__EXERCISE REQUIREMENTS__
Turn the lines of the records into a JSON list of strings, one string per line and no blank lines, starting with the line with "Набор палочек для чистки" and going on through the line with "办了2025年第二期新员工入职培训，此次培训旨", both included. Leave the pictures out of the answer.

DATA SUPPLIED: Begin

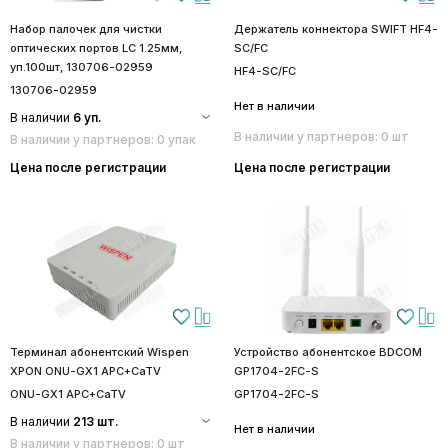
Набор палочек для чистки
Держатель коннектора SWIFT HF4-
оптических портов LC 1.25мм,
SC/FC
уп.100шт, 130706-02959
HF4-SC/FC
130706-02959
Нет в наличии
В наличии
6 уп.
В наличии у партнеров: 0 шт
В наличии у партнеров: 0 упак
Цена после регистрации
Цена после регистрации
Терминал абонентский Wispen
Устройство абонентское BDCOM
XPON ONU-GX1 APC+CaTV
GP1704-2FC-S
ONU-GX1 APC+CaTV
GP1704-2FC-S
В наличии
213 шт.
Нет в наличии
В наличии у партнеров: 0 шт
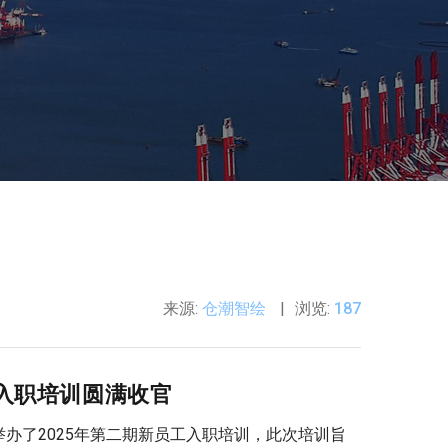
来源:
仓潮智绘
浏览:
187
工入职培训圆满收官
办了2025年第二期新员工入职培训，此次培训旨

DATA SUPPLIED: End
DATA SUPPLIED: Begin

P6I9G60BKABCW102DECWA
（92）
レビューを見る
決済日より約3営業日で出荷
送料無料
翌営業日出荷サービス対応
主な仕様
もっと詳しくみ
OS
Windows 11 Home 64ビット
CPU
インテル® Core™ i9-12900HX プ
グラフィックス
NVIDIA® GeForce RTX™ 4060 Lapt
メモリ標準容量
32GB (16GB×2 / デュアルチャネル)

DATA SUPPLIED: End

__EXERCISE OUTPUT__
[
  "Набор палочек для чистки",
  "Держатель коннектора SWIFT HF4-",
  "оптических портов LC 1.25мм,",
  "SC/FC",
  "уп.100шт, 130706-02959",
  "HF4-SC/FC",
  "130706-02959",
  "Нет в наличии",
  "В наличии",
  "6 уп.",
  "В наличии у партнеров: 0 шт",
  "В наличии у партнеров: 0 упак",
  "Цена после регистрации",
  "Цена после регистрации",
  "Терминал абонентский Wispen",
  "Устройство абонентское BDCOM",
  "XPON ONU-GX1 APC+CaTV",
  "GP1704-2FC-S",
  "ONU-GX1 APC+CaTV",
  "GP1704-2FC-S",
  "В наличии",
  "213 шт.",
  "Нет в наличии",
  "В наличии у партнеров: 0 шт",
  "来源:",
  "仓潮智绘",
  "浏览:",
  "187",
  "工入职培训圆满收官",
  "办了2025年第二期新员工入职培训，此次培训旨"
]